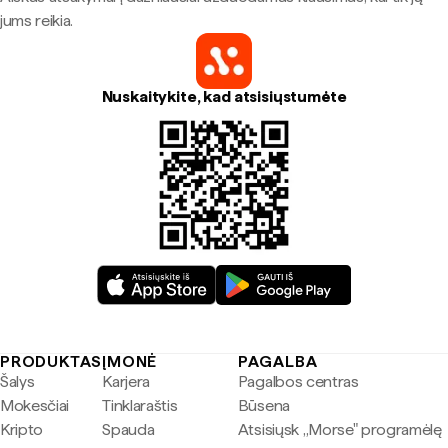
jums reikia.
Nuskaitykite, kad atsisiųstumėte
PRODUKTAS
ĮMONĖ
PAGALBA
Šalys
Karjera
Pagalbos centras
Mokesčiai
Tinklaraštis
Būsena
Kripto
Spauda
Atsisiųsk „Morse" programėlę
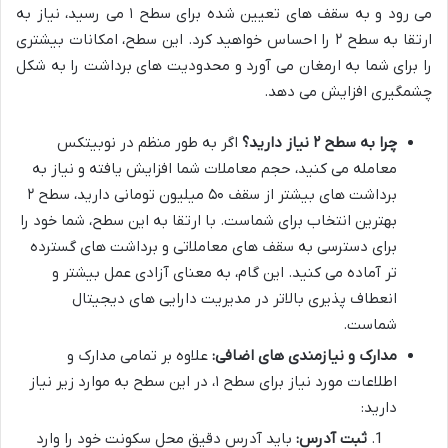
می رود و به سقف های تعیین شده برای سطح ۱ می رسید، نیاز به
ارتقا به سطح ۲ را احساس خواهید کرد. این سطح، امکانات بیشتری
را برای شما به ارمغان می آورد و محدودیت های برداشت را به شکل
چشمگیری افزایش می دهد.
چرا به سطح ۲ نیاز دارید؟
اگر به طور منظم در نوبیتکس
معامله می کنید، حجم معاملات شما افزایش یافته و نیاز به
برداشت های بیشتر از سقف ۵۰ میلیون تومانی دارید، سطح ۲
بهترین انتخاب برای شماست. با ارتقا به این سطح، شما خود را
برای دسترسی به سقف های معاملاتی و برداشت های گسترده
تر آماده می کنید. این گام، به معنای آزادی عمل بیشتر و
انعطاف پذیری بالاتر در مدیریت دارایی های دیجیتال
شماست.
مدارک و نیازمندی های اضافی:
علاوه بر تمامی مدارک و
اطلاعات مورد نیاز برای سطح ۱، در این سطح به موارد زیر نیاز
دارید:
ثبت آدرس:
باید آدرس دقیق محل سکونت خود را وارد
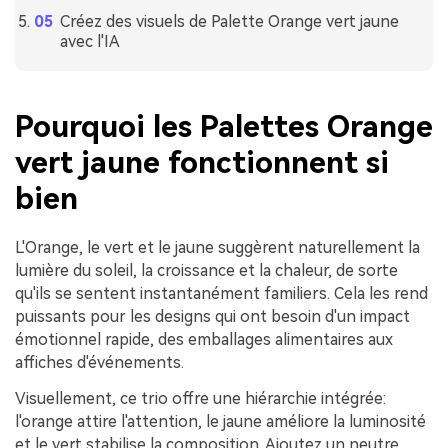
Créez des visuels de Palette Orange vert jaune
avec l'IA
Pourquoi les Palettes Orange
vert jaune fonctionnent si
bien
L'Orange, le vert et le jaune suggèrent naturellement la
lumière du soleil, la croissance et la chaleur, de sorte
qu'ils se sentent instantanément familiers. Cela les rend
puissants pour les designs qui ont besoin d'un impact
émotionnel rapide, des emballages alimentaires aux
affiches d'événements.
Visuellement, ce trio offre une hiérarchie intégrée:
l'orange attire l'attention, le jaune améliore la luminosité
et le vert stabilise la composition. Ajoutez un neutre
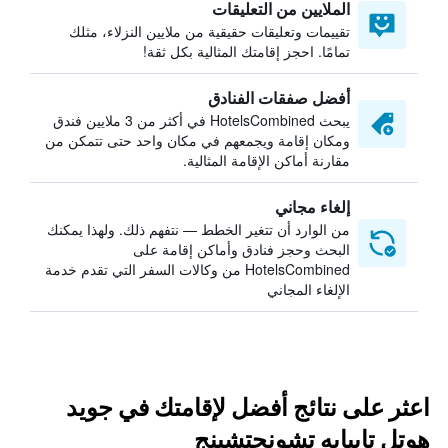
الملايين من التعليقات
تقييمات وتعليقات حقيقية من ملايين النزلاء، مثلك
تمامًا. احجز إقامتك المثالية بكل ثقة!
أفضل صفقات الفنادق
يبحث HotelsCombined في أكثر من 3 ملايين فندق
ومكان إقامة ويجمعهم في مكان واحد حتى تتمكن من
مقارنة أماكن الإقامة المثالية.
إلغاء مجاني
من الوارد أن تتغير الخطط — نتفهم ذلك. ولهذا يمكنك
البحث وحجز فنادق وأماكن إقامة على
HotelsCombined من وكالات السفر التي تقدم خدمة
الإلغاء المجاني
اعثر على نتائج أفضل لإقامتك في جويد
هوتل تايبايه تشونجتشينج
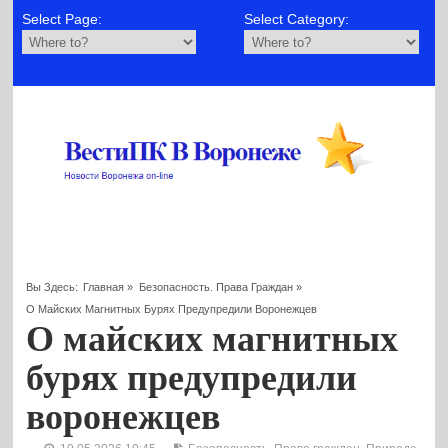
Select Page:
Select Category:
Вы Здесь:
Главная
»
Безопасность. Права Граждан
»
О Майских Магнитных Бурях Предупредили Воронежцев
О майских магнитных
бурях предупредили
воронежцев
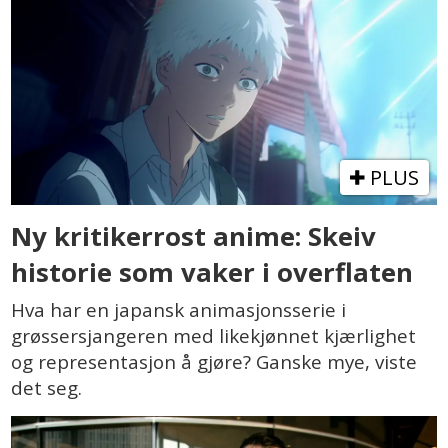
PLUS
Ny kritikerrost anime: Skeiv
historie som vaker i overflaten
Hva har en japansk animasjonsserie i
grøssersjangeren med likekjønnet kjærlighet
og representasjon å gjøre? Ganske mye, viste
det seg.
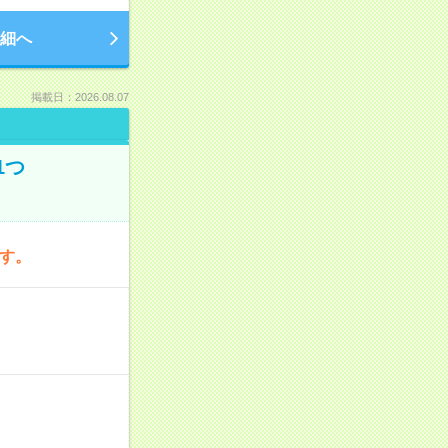
細へ
掲載日：2026.08.07
1つ
です。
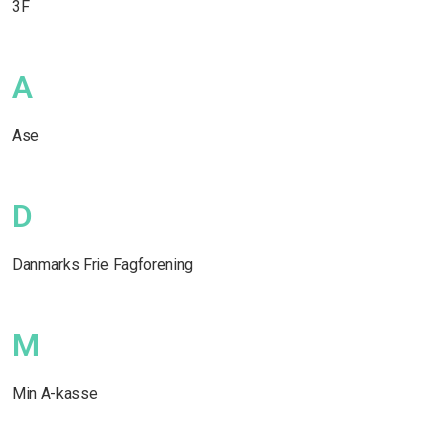
3F
A
Ase
D
Danmarks Frie Fagforening
M
Min A-kasse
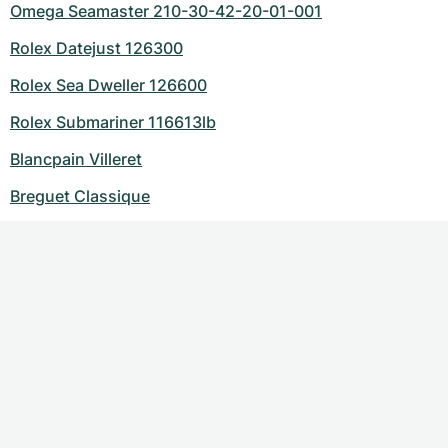
Omega Seamaster 210-30-42-20-01-001
Rolex Datejust 126300
Rolex Sea Dweller 126600
Rolex Submariner 116613lb
Blancpain Villeret
Breguet Classique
________
Exercise description
All lines in the records that contain "مدارک" are to be copied and returned.

Expected output
مدارک و نیازمندی های اضافی:
علاوه بر تمامی مدارک و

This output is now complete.